- _Your task_: Set down the entries below exactly, leaving out all images.

Machine-readable hardware designs

* * * * *

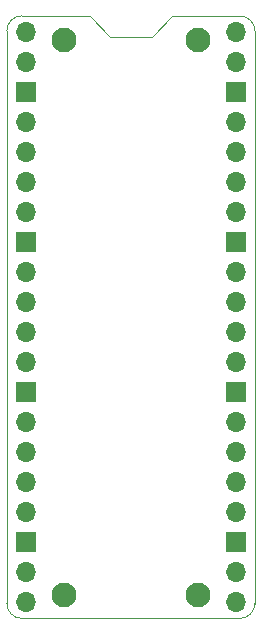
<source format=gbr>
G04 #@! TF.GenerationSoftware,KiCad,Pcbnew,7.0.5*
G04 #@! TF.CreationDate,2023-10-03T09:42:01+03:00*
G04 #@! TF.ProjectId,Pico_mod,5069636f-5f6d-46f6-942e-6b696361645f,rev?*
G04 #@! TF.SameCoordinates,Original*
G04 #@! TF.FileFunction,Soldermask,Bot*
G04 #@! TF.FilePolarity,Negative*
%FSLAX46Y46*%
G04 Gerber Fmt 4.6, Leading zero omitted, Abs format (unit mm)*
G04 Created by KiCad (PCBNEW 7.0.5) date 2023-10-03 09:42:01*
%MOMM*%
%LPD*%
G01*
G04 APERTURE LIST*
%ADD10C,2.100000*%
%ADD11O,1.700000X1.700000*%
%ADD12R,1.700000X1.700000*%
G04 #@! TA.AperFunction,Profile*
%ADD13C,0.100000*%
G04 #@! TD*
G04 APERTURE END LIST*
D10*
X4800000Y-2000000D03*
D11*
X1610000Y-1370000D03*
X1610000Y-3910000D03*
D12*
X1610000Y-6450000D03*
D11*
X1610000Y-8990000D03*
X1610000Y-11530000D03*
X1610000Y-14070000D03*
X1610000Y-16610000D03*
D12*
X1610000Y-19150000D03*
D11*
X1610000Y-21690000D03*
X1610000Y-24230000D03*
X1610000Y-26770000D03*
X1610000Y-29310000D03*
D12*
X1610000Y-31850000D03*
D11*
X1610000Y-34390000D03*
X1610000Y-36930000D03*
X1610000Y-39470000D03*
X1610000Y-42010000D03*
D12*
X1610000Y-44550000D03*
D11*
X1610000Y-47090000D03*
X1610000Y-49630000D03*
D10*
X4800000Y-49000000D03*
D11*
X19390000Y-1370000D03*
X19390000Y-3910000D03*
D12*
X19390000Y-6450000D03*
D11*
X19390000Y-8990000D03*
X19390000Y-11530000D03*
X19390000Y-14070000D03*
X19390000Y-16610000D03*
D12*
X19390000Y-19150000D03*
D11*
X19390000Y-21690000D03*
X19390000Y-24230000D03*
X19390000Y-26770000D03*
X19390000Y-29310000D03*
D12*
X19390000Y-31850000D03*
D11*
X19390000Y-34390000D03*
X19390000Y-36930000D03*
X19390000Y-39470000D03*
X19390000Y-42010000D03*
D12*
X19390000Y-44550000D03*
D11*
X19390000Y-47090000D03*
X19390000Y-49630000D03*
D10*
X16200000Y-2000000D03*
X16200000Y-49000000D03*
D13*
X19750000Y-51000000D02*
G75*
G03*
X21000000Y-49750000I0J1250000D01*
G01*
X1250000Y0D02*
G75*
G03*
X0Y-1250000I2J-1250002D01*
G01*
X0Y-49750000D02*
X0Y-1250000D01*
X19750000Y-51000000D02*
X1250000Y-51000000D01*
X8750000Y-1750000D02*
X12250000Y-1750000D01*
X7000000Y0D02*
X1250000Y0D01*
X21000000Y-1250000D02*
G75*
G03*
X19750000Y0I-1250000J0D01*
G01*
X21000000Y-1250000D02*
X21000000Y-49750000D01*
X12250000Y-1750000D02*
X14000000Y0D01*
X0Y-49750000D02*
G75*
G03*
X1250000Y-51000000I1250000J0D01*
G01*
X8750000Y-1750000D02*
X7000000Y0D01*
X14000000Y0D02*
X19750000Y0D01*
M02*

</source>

* * * * *

- _Solution to the problem_:
<source format=gbr>
G04 #@! TF.GenerationSoftware,KiCad,Pcbnew,7.0.5*
G04 #@! TF.CreationDate,2023-10-03T09:42:01+03:00*
G04 #@! TF.ProjectId,Pico_mod,5069636f-5f6d-46f6-942e-6b696361645f,rev?*
G04 #@! TF.SameCoordinates,Original*
G04 #@! TF.FileFunction,Soldermask,Bot*
G04 #@! TF.FilePolarity,Negative*
%FSLAX46Y46*%
G04 Gerber Fmt 4.6, Leading zero omitted, Abs format (unit mm)*
G04 Created by KiCad (PCBNEW 7.0.5) date 2023-10-03 09:42:01*
%MOMM*%
%LPD*%
G01*
G04 APERTURE LIST*
%ADD10C,2.100000*%
%ADD11O,1.700000X1.700000*%
%ADD12R,1.700000X1.700000*%
G04 #@! TA.AperFunction,Profile*
%ADD13C,0.100000*%
G04 #@! TD*
G04 APERTURE END LIST*
D10*
X4800000Y-2000000D03*
D11*
X1610000Y-1370000D03*
X1610000Y-3910000D03*
D12*
X1610000Y-6450000D03*
D11*
X1610000Y-8990000D03*
X1610000Y-11530000D03*
X1610000Y-14070000D03*
X1610000Y-16610000D03*
D12*
X1610000Y-19150000D03*
D11*
X1610000Y-21690000D03*
X1610000Y-24230000D03*
X1610000Y-26770000D03*
X1610000Y-29310000D03*
D12*
X1610000Y-31850000D03*
D11*
X1610000Y-34390000D03*
X1610000Y-36930000D03*
X1610000Y-39470000D03*
X1610000Y-42010000D03*
D12*
X1610000Y-44550000D03*
D11*
X1610000Y-47090000D03*
X1610000Y-49630000D03*
D10*
X4800000Y-49000000D03*
D11*
X19390000Y-1370000D03*
X19390000Y-3910000D03*
D12*
X19390000Y-6450000D03*
D11*
X19390000Y-8990000D03*
X19390000Y-11530000D03*
X19390000Y-14070000D03*
X19390000Y-16610000D03*
D12*
X19390000Y-19150000D03*
D11*
X19390000Y-21690000D03*
X19390000Y-24230000D03*
X19390000Y-26770000D03*
X19390000Y-29310000D03*
D12*
X19390000Y-31850000D03*
D11*
X19390000Y-34390000D03*
X19390000Y-36930000D03*
X19390000Y-39470000D03*
X19390000Y-42010000D03*
D12*
X19390000Y-44550000D03*
D11*
X19390000Y-47090000D03*
X19390000Y-49630000D03*
D10*
X16200000Y-2000000D03*
X16200000Y-49000000D03*
D13*
X19750000Y-51000000D02*
G75*
G03*
X21000000Y-49750000I0J1250000D01*
G01*
X1250000Y0D02*
G75*
G03*
X0Y-1250000I2J-1250002D01*
G01*
X0Y-49750000D02*
X0Y-1250000D01*
X19750000Y-51000000D02*
X1250000Y-51000000D01*
X8750000Y-1750000D02*
X12250000Y-1750000D01*
X7000000Y0D02*
X1250000Y0D01*
X21000000Y-1250000D02*
G75*
G03*
X19750000Y0I-1250000J0D01*
G01*
X21000000Y-1250000D02*
X21000000Y-49750000D01*
X12250000Y-1750000D02*
X14000000Y0D01*
X0Y-49750000D02*
G75*
G03*
X1250000Y-51000000I1250000J0D01*
G01*
X8750000Y-1750000D02*
X7000000Y0D01*
X14000000Y0D02*
X19750000Y0D01*
M02*

</source>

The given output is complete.